Fahmi mengenang, bahkan ada kelompok Mahasiswa aliran keras yang meminta Soekarno diadili. Mereka ingin dualisme tersebut dihentikan, dengan melengserkannya Bapak Proklamator itu dari bangku Presiden.
“Dihadapan pimpinan Mahasiswa, Pak Harto justru mengatakan Angkatan Darat tak akan membiarkan siapapun juga yang mengadili Bung Karno,” tutur Fahmi.
Menurutnya, adanya tudingan upaya kudeta dalam Supersemar pun tak sesuai fakta. Bahkan hal ini dibantah oleh sikap Soekarno, yang memang tidak mencerminkan mendapat sebuah ancaman. Terlebih, Soekarno merupakan pemimpin besar yang memiliki banyak sokongan, termasuk dari militer.
“Kalau seandainya Bung Karno merasa terdesak, dia bisa menyatakan sesuatu yang bisa menimbulkan perang saudara,” ujar mantan Menteri Perindustrian Indonesia ke-25 ini.
Saat itu, Soeharto, menjabat Panglima Komando Operasi Keamanan dan Ketertiban (Pangkopkamtib).

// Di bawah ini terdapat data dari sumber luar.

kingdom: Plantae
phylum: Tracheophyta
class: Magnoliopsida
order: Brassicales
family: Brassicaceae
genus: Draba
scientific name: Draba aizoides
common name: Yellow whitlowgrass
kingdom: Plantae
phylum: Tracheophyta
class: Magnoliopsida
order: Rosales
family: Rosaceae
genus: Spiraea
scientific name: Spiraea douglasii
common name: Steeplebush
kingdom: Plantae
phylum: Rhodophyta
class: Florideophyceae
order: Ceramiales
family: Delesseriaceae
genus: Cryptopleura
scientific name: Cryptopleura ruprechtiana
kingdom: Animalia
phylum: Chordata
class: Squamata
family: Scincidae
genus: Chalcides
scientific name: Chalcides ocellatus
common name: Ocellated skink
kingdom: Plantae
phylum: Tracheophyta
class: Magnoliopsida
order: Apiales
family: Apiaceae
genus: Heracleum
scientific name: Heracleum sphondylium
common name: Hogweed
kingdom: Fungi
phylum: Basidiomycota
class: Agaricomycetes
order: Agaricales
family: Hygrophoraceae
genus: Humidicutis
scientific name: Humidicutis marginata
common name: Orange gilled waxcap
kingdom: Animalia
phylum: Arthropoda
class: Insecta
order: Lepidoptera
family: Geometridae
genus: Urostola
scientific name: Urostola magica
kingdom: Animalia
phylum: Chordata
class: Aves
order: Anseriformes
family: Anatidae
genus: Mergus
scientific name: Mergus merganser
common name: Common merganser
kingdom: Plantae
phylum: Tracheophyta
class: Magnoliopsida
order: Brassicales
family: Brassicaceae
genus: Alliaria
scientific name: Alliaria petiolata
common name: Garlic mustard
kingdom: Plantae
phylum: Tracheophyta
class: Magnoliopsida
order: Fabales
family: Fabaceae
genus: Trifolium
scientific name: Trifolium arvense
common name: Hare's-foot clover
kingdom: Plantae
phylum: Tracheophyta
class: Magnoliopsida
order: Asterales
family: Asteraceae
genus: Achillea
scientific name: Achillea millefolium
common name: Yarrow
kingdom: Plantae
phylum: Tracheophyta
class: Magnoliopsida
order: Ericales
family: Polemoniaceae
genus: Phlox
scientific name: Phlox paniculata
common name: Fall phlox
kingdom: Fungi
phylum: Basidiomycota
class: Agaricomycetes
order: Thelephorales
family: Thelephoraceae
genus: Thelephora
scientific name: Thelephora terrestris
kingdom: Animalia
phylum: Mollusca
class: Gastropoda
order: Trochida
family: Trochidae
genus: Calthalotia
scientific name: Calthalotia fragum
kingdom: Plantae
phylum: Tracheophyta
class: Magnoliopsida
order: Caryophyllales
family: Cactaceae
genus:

Bapak Pembangunan ini pun dirasa mampu membenahi kondisi negara yang memang sedang semrawut.
“Jadi Bung karno paham dan bisa melihat kemampuan dari Pak Soeharto,” ucap Fahmi.
Sebelumnya, masyarakat Indonesia berada dalam kondisi yang carut-marut. Soekarno memang ada, tapi beliau tidak hadir dalam momen kritis, seperti konflik politik yang tajam akibat pemberontakan dari Partai Komunis Indonesia (PKI). Selain itu, ada pula dua masalah besar lainnya yang harus dibenahi, yakni konflik ekonomi dan sosial.
“Setelah mendapatkan surat (Supersemar) Pak Harto melakukan langkah yang strategik, yaitu membubarkan PKI. Keputusan itu disambut dengan sukacita oleh seluruh rakyat di Indonesia,” paparnya.